──────── DOCUMENT SOURCE ────────

Human Rights Watch (HRW) a exhorté les autorités nigériennes à mener une enquête indépendantesur une frappe de drone effectuée par l’armée en janvier 2026, qui aurait tué 17 civils, dont quatre enfants. Si l’attaque a également touché des combattants armés, HRW rappelle qu’elle constitue une violation du droit international humanitaire.
Des témoins ont rapporté que le 6 janvier, un drone a survolé un village situé le long de la frontière avec le Burkina Faso avant de lâcher une munition sur un marché bondé, faisant de nombreuses victimes civiles.
La région de Tillabéri, dans le Sahel central, a enregistré le plus grand nombre de victimes civiles en 2025, selon le groupe de recherche ACLED (Armed Conflict Location & Event Data). Les décès sont attribués à l’État islamique (EI) Sahel, au JNIM lié à Al-Qaïda, ainsi qu’aux forces armées nigériennes elles-mêmes.

──────── DONNÉES FOURNIES ────────

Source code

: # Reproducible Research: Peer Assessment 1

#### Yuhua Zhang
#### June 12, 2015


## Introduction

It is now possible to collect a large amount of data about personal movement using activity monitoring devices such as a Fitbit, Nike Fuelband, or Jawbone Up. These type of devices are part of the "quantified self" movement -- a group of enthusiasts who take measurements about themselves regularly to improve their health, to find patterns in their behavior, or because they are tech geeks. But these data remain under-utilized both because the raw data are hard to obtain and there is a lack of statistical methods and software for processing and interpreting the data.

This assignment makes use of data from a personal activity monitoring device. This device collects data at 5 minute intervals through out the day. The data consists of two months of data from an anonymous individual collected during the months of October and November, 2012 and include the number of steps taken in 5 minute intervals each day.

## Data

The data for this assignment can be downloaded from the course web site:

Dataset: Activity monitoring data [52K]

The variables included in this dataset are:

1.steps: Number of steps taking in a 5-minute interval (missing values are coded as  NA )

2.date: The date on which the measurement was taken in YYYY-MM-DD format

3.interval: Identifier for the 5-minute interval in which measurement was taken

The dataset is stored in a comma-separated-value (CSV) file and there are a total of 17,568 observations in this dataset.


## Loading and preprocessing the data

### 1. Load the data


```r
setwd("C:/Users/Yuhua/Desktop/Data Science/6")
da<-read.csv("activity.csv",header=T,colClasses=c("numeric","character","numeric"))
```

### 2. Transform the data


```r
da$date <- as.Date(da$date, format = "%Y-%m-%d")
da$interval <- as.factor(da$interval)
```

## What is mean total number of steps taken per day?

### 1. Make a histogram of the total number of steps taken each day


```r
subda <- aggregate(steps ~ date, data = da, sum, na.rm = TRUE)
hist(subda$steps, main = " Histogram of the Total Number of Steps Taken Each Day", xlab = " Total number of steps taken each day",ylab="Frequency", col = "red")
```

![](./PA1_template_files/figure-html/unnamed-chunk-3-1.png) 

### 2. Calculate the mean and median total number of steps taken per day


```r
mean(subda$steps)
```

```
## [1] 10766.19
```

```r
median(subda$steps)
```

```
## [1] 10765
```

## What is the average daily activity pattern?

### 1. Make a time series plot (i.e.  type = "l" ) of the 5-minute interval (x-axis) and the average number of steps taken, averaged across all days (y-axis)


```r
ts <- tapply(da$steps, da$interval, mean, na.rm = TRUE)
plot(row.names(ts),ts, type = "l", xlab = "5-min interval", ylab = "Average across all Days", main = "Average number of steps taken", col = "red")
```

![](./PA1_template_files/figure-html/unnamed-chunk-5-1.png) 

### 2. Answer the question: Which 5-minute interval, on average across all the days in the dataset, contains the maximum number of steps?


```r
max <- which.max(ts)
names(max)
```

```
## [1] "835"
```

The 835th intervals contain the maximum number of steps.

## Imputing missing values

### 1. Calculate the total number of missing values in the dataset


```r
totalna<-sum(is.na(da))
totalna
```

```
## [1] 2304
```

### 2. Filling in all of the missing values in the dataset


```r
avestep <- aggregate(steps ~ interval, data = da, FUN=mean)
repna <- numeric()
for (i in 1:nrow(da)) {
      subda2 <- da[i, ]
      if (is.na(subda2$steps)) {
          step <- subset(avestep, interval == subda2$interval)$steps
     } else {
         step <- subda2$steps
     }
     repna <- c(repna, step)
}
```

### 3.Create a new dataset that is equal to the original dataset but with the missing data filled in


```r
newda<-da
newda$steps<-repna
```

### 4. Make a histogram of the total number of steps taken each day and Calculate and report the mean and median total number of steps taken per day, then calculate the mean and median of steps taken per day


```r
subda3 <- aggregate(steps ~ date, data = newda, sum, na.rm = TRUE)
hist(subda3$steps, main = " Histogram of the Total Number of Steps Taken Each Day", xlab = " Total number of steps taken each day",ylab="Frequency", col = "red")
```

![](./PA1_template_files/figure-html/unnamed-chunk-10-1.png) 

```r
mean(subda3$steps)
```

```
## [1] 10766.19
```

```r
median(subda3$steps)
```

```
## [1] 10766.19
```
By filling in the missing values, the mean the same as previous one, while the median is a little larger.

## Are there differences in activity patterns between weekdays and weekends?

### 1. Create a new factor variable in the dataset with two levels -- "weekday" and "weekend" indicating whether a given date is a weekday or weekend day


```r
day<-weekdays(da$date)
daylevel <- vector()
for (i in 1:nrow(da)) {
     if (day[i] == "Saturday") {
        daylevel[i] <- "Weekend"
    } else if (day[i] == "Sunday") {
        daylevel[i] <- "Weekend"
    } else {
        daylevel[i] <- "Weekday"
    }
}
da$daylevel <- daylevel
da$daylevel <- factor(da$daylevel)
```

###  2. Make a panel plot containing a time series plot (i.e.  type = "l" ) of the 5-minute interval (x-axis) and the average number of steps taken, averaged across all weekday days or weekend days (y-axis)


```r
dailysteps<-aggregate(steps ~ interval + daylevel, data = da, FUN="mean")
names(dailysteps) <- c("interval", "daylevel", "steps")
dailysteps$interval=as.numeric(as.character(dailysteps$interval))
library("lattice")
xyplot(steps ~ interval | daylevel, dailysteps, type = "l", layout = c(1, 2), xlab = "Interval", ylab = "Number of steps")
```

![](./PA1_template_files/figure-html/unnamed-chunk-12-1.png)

────────

=== EXERCICES ===
[A] D'après le texte sur la frappe de drone au Niger, combien de civils cette frappe aurait-elle tués ?
[B] Résumez en trois phrases le texte sur la frappe de drone au Niger.
[C] Poursuivez le texte sur la frappe de drone au Niger en reprenant après sa dernière phrase.

=== CORRIGÉS ===
[A] Elle aurait tué 17 civils, dont quatre enfants.

[B] Human Rights Watch a exhorté les autorités nigériennes à mener une enquête indépendante sur une frappe de drone effectuée par l'armée en janvier 2026, qui aurait tué 17 civils, dont quatre enfants. Selon des témoins, le 6 janvier, un drone a survolé un village situé le long de la frontière avec le Burkina Faso, puis a lâché une munition sur un marché bondé. D'après le groupe de recherche ACLED, la région de Tillabéri a enregistré le plus grand nombre de victimes civiles en 2025, décès attribués à l'État islamique Sahel, au JNIM et aux forces armées nigériennes.

[C]
HRW insiste sur la nécessité que le Niger poursuive les responsables, indemnise les victimes et adopte des mesures pour prévenir de futures attaques indiscriminées. L’ONG souligne que les frappes militaires doivent respecter strictement le droit international humanitaire, en particulier pour la protection des civils et des enfants.